I will readily admit that I hate going to the dentist (this should inspire me to floss more regularly, I’m aware of the inconsistency of my behaviour). However, I’m not actually *scared* while I’m there. Oh, I tense up and I anticipate pain when there isn’t any and I have to work hard to stay calm, but I’m not scared. The dentist is nice. The assistants are kind. They are so very quick and efficient. They give me more freezing if I mumble that it hurts still. I was doing fine, I thought – breathing, squishing my toes and relaxing them, repeating prayers in my head, staying focused on calming my body and reassuring myself it would be over very soon.
And then I just couldn’t breathe.
I had to take Ativan – I still have a few left from when the PTSD started. They don’t seem to make me feel weird or woozy, but I know they interrupt the panic response in the body, so I stuck one under my tongue and waited for it to kick in. I could feel the tremors easing, but I was still pretty rattled so I asked them to get The Boy to come sit with me. He came and held my hand and sat beside me, while they finished the little bit of work that was left – and although I felt perfectly calm in my heart and mind, every time the drill went my whole body started shaking like I was having seizures and I had to squeeze The Boy’s fingers to keep still. I didn’t want to bolt out of the chair, in fact I felt a little sleepy … but there was this strange rattling going on in the rest of my body that just wouldn’t stop and made no sense at all.
It was embarrassing, though everyone was very supportive and very kind, and reassured me that these things happen and it wasn’t a problem, they just wanted to be sure I was okay. I suppose this must be how it feels to have a seizure in public – even though everyone is kind and supportive and reassures you it wasn’t your fault and couldn’t be helped and nobody’s upset with you, you’re embarrassed anyway.
The Boy drove us home and I crashed into a nap. I’m still a little rattled, my mouth is a bit sore (it will be for a few days, always is after I have work done), but I’m okay. I know there’s nothing to be ashamed of – I couldn’t really have done anything else to prevent this, I don’t think. My resources are a bit drained, as it’s been a long week … maybe a bit more rest ahead of the appointments would be good. At least I had my meds with me and someone to drive me if I needed to take them.
I’m grateful for the kindness and supportive attitudes of the dentist and staff, and for my Boy who rolled his eyes a little at my loss of control but supported me anyway, even if he couldn’t understand why I was such a wreck.
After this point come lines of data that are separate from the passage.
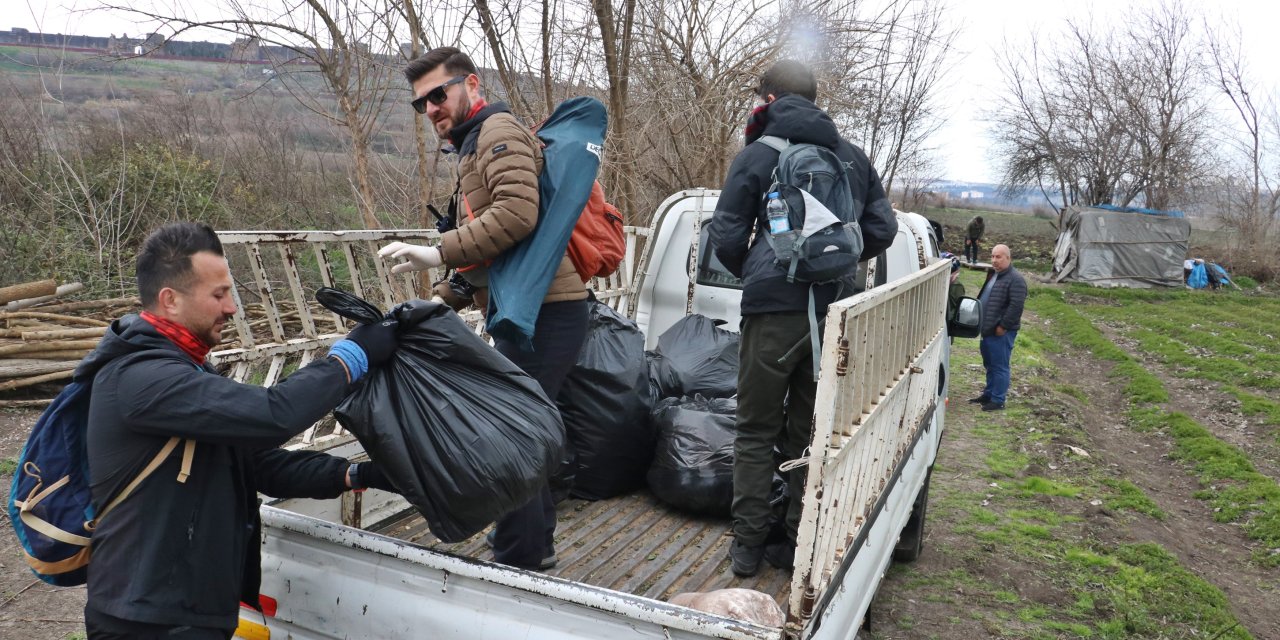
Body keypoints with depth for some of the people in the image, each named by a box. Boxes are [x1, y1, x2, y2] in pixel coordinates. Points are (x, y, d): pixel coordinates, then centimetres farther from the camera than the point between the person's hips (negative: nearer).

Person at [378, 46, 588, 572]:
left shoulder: (499, 132, -6)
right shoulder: (475, 146, 25)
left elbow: (517, 213, -25)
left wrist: (438, 253, -24)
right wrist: (441, 300, 15)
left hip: (542, 313, -11)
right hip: (532, 311, 11)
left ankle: (517, 561, 3)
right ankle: (536, 543, 33)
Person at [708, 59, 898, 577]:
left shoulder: (757, 156, 1)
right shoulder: (853, 157, 14)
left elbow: (727, 238, -1)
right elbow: (883, 228, 13)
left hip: (773, 307, -4)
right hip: (834, 308, 4)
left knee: (756, 432, 6)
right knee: (810, 432, 12)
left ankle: (748, 544, 9)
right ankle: (801, 545, 17)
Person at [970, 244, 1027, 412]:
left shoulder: (1015, 279, -15)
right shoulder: (993, 274, 15)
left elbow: (1016, 306, -22)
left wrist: (1003, 326, -19)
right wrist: (980, 322, 18)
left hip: (1001, 332, -9)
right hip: (988, 330, 9)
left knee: (1000, 366, -2)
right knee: (989, 365, 19)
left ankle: (998, 400, 5)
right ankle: (988, 394, 30)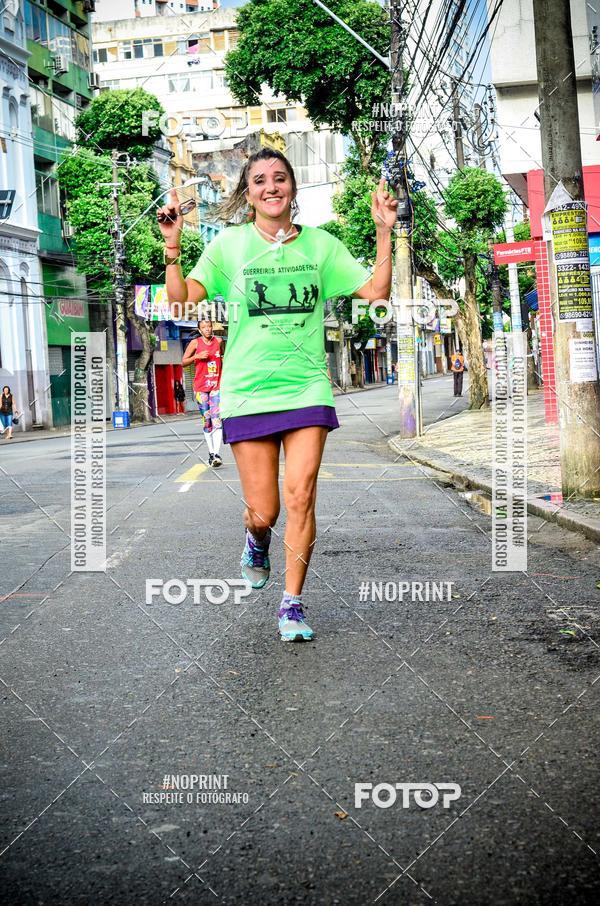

I don’t understand it myself, but having his hand to hold sure made it easier to get through that last half hour in the dentist’s chair.
Why write about this, then, if I am embarrassed by it?
I guess I just want everyone to understand that having a panic attack doesn’t necessarily mean that the person is a big chicken, that they are a weak-willed scaredy-cat who lets their fear get the better of them. I wasn’t even scared. I thought I was doing fine … then blam. Sometimes, your body just takes over in spite of all your best efforts to remain calm and still.
So if you should ever run into someone who is experiencing something like this, please realize that once it starts, no amount of logic will help … the body has gone off on a tangent, well beyond reach of logic. Just soothe the body with comforting words, a hand to hold, and supportive company. That helps.
Hot chocolate is a good thing too. I think maybe I should go make another cup.